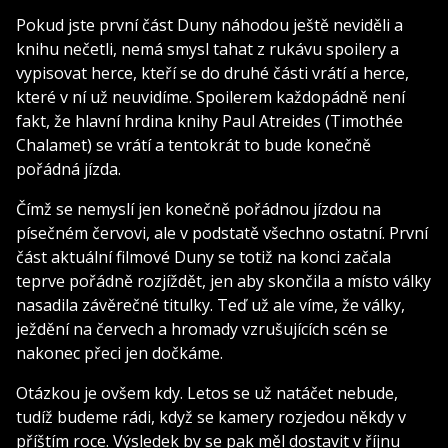
Pokud jste první část Duny náhodou ještě neviděli a
knihu nečetli, nemá smysl tahat z rukávu spoilery a
vypisovat herce, kteří se do druhé části vrátí a herce,
které v ní už neuvidíme. Spoilerem každopádně není
fakt, že hlavní hrdina knihy Paul Atreides (Timothée
Chalamet) se vrátí a tentokrát to bude konečně
pořádná jízda.
Čímž se nemyslí jen konečně pořádnou jízdou na
písečném červovi, ale v podstatě všechno ostatní. První
část aktuální filmové Duny se totiž na konci začala
teprve pořádně rozjíždět, jen aby skončila a místo války
nasadila závěrečné titulky. Teď už ale víme, že války,
ježdění na červech a hromady vzrušujících scén se
nakonec přeci jen dočkáme.
Otázkou je ovšem kdy. Letos se už natáčet nebude,
tudíž budeme rádi, když se kamery rozjedou někdy v
příštím roce. Výsledek by se pak měl dostavit v říjnu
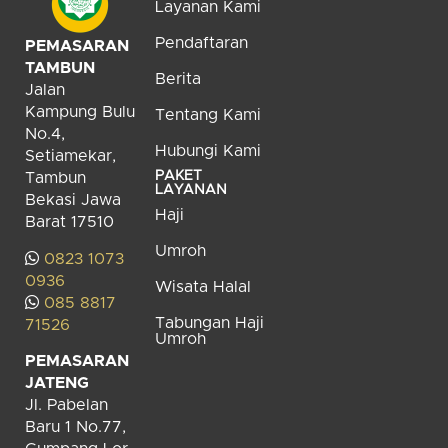
Layanan Kami
Pendaftaran
PEMASARAN
TAMBUN
Berita
Jalan
Kampung Bulu
Tentang Kami
No.4,
Hubungi Kami
Setiamekar,
PAKET
Tambun
LAYANAN
Bekasi Jawa
Haji
Barat 17510
Umroh
0823 1073
0936
Wisata Halal
085 8817
Tabungan Haji
71526
Umroh
PEMASARAN
JATENG
Jl. Pabelan
Baru 1 No.77,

◇ ◇ ◇ ◇

**Problem description:** Copy out the text from all the records, putting "MARKETING" in place of every "PEMASARAN" and changing nothing else. Leave out the pictures.

**Exercise output:**
Pokud jste první část Duny náhodou ještě neviděli a
knihu nečetli, nemá smysl tahat z rukávu spoilery a
vypisovat herce, kteří se do druhé části vrátí a herce,
které v ní už neuvidíme. Spoilerem každopádně není
fakt, že hlavní hrdina knihy Paul Atreides (Timothée
Chalamet) se vrátí a tentokrát to bude konečně
pořádná jízda.
Čímž se nemyslí jen konečně pořádnou jízdou na
písečném červovi, ale v podstatě všechno ostatní. První
část aktuální filmové Duny se totiž na konci začala
teprve pořádně rozjíždět, jen aby skončila a místo války
nasadila závěrečné titulky. Teď už ale víme, že války,
ježdění na červech a hromady vzrušujících scén se
nakonec přeci jen dočkáme.
Otázkou je ovšem kdy. Letos se už natáčet nebude,
tudíž budeme rádi, když se kamery rozjedou někdy v
příštím roce. Výsledek by se pak měl dostavit v říjnu
Layanan Kami
Pendaftaran
MARKETING
TAMBUN
Berita
Jalan
Kampung Bulu
Tentang Kami
No.4,
Hubungi Kami
Setiamekar,
PAKET
Tambun
LAYANAN
Bekasi Jawa
Haji
Barat 17510
Umroh
0823 1073
0936
Wisata Halal
085 8817
Tabungan Haji
71526
Umroh
MARKETING
JATENG
Jl. Pabelan
Baru 1 No.77,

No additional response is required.